▶ [Exercise details]: Exact retyping of the data: please keep every word and drop each picture.

(Pixel coordinate listings)
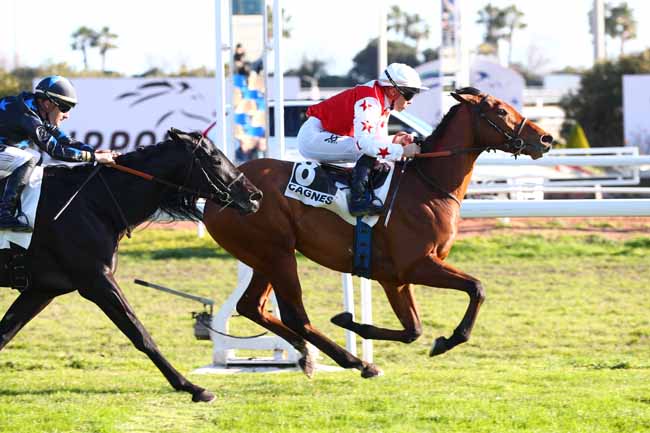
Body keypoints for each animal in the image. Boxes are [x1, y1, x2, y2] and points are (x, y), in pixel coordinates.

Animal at [0, 128, 260, 402]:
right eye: (216, 160)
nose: (255, 196)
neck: (94, 204)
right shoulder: (96, 281)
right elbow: (139, 333)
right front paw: (192, 387)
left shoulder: (43, 289)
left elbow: (5, 332)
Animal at [204, 88, 552, 378]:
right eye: (501, 110)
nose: (546, 139)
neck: (428, 186)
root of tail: (219, 193)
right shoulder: (416, 265)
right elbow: (476, 287)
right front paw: (450, 339)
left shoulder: (394, 278)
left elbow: (413, 330)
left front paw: (351, 322)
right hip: (277, 255)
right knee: (294, 315)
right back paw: (353, 361)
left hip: (265, 258)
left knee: (252, 306)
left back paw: (309, 354)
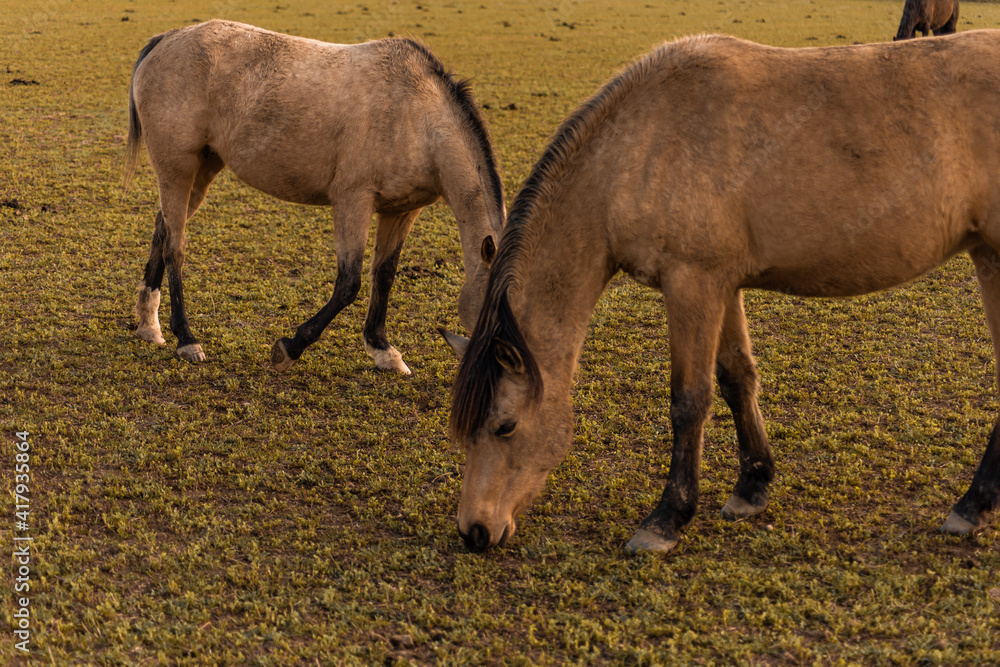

▶ [Exercise result]:
Body keypoints for each animal in the image. Boxes are [x1, y1, x2, y2] and points are (x, y), in pixel coordinates.

Animal at [0, 128, 260, 402]:
right eye: (216, 160)
nose: (255, 196)
neck: (94, 204)
right shoulder: (96, 281)
right elbow: (139, 333)
right front paw: (192, 387)
left shoulder: (43, 289)
left elbow: (5, 332)
Animal at [204, 88, 552, 378]:
right eye: (501, 110)
nose: (546, 139)
neck: (428, 186)
root of tail: (219, 193)
right shoulder: (416, 265)
right elbow: (476, 287)
right front paw: (450, 339)
left shoulder: (394, 278)
left elbow: (413, 330)
left front paw: (351, 322)
right hip: (277, 255)
right knee: (294, 315)
right back paw: (353, 361)
left hip: (265, 258)
left knee: (252, 306)
left back paw: (309, 354)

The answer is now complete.